Task statement >> Copy, exactly and without additions, every line in the records below from the one holding "Colombiana recibe su" through the one holding "FOLLOW THE UPDATES", both ends included.
*** Opening Given data ***
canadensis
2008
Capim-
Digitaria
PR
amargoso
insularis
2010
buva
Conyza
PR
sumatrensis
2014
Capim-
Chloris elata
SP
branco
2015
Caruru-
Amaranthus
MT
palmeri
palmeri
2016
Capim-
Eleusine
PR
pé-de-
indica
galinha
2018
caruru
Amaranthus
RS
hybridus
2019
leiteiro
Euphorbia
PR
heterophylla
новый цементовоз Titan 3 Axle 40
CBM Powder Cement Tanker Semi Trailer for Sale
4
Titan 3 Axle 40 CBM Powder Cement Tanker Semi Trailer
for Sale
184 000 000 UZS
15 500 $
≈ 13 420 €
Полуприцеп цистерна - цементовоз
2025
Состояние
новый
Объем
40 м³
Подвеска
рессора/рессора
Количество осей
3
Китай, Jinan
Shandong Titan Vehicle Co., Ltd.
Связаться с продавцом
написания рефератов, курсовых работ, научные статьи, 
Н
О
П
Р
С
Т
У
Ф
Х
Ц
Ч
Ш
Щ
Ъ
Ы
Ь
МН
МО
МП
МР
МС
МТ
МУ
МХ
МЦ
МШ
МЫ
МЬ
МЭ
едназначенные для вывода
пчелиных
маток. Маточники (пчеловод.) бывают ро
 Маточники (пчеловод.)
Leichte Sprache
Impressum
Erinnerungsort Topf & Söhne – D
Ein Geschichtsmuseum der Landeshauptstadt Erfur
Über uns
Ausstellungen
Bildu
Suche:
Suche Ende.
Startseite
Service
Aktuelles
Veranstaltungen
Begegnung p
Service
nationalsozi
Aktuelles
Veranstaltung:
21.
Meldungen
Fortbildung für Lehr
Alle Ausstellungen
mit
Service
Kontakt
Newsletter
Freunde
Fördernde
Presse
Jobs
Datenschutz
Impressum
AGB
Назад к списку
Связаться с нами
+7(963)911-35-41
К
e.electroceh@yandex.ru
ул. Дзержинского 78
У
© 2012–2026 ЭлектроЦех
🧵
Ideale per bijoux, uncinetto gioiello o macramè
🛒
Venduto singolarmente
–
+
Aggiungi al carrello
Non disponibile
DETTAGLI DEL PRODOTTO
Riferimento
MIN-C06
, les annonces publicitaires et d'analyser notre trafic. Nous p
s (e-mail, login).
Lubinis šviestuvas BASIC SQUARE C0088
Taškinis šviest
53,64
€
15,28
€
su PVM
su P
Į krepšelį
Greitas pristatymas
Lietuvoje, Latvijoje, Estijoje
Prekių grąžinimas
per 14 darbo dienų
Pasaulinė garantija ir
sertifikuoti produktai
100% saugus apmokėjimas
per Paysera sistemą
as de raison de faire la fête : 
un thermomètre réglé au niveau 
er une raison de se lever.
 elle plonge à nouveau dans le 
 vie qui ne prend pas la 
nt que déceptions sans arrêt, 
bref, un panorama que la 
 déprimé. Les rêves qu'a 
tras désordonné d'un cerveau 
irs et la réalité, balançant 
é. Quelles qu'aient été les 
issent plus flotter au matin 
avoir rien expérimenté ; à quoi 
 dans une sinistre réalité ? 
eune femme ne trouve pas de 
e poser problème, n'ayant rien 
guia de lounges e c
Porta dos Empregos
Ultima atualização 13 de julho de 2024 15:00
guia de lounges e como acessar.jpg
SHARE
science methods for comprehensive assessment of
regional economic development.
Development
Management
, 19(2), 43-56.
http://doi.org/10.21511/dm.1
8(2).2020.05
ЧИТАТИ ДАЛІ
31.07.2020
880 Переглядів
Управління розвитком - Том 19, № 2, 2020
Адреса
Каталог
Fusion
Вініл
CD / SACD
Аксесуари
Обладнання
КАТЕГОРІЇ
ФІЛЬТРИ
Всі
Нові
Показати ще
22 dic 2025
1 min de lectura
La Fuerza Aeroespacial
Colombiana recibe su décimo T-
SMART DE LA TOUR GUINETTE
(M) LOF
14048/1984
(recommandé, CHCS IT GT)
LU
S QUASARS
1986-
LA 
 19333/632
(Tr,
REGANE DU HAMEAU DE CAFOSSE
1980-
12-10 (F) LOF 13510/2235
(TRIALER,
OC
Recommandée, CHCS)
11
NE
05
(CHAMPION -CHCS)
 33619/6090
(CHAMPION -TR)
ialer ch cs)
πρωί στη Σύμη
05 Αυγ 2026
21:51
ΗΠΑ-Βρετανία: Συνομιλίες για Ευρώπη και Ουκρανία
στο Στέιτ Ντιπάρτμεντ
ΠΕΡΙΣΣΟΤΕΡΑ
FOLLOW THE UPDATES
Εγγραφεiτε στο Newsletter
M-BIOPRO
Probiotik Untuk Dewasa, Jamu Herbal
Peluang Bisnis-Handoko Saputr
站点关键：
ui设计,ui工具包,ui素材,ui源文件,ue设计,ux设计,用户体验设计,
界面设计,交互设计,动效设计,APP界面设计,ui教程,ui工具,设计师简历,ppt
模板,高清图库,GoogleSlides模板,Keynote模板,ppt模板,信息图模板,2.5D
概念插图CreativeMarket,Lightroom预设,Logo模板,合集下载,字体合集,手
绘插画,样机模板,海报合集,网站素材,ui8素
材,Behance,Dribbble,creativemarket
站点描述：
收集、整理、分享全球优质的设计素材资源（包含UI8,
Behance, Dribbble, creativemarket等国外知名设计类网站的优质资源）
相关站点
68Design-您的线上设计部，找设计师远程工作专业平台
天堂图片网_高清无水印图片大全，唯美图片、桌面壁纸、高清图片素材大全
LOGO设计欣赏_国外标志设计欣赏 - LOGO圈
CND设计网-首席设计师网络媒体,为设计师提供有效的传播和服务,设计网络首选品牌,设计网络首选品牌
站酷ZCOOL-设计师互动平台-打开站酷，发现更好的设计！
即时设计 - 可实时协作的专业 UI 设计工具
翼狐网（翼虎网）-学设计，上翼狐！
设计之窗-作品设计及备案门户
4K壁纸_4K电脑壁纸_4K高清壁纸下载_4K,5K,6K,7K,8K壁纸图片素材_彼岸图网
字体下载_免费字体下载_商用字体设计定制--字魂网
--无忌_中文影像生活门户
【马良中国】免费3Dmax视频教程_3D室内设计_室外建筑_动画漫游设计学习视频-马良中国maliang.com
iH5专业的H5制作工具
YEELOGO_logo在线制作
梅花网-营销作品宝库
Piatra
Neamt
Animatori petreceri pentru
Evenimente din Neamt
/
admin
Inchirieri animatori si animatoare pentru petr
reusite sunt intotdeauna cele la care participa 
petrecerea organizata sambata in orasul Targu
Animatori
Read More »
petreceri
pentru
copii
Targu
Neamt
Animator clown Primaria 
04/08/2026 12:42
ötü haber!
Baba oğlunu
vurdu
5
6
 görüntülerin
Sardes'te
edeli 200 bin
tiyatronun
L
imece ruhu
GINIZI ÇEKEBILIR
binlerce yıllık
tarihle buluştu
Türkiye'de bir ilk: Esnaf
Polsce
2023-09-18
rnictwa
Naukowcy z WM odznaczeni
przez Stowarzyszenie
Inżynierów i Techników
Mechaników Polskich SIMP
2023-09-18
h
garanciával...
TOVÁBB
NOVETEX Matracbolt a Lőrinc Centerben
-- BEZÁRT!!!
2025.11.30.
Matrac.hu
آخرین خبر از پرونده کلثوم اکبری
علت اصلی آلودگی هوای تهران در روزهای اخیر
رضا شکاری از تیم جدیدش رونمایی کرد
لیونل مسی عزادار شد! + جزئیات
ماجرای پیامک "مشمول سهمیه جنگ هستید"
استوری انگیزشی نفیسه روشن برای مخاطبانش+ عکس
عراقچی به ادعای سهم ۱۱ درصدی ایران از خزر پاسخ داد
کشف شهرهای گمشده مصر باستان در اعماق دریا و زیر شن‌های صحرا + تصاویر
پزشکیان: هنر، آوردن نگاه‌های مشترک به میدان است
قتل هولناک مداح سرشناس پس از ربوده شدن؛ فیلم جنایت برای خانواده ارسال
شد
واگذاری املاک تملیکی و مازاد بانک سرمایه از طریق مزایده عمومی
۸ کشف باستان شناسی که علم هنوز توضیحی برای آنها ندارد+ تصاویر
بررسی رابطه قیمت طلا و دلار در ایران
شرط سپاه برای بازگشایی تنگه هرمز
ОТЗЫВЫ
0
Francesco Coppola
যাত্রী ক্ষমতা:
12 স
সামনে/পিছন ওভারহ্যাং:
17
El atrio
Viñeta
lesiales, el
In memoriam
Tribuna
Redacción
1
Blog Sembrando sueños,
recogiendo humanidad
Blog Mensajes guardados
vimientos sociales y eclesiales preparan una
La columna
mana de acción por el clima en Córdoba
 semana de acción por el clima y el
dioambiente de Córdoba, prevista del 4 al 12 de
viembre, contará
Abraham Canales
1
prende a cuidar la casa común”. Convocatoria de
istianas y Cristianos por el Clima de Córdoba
*** Closing Given data ***
Response box >>
Colombiana recibe su décimo T-
SMART DE LA TOUR GUINETTE
(M) LOF
14048/1984
(recommandé, CHCS IT GT)
LU
S QUASARS
1986-
LA 
 19333/632
(Tr,
REGANE DU HAMEAU DE CAFOSSE
1980-
12-10 (F) LOF 13510/2235
(TRIALER,
OC
Recommandée, CHCS)
11
NE
05
(CHAMPION -CHCS)
 33619/6090
(CHAMPION -TR)
ialer ch cs)
πρωί στη Σύμη
05 Αυγ 2026
21:51
ΗΠΑ-Βρετανία: Συνομιλίες για Ευρώπη και Ουκρανία
στο Στέιτ Ντιπάρτμεντ
ΠΕΡΙΣΣΟΤΕΡΑ
FOLLOW THE UPDATES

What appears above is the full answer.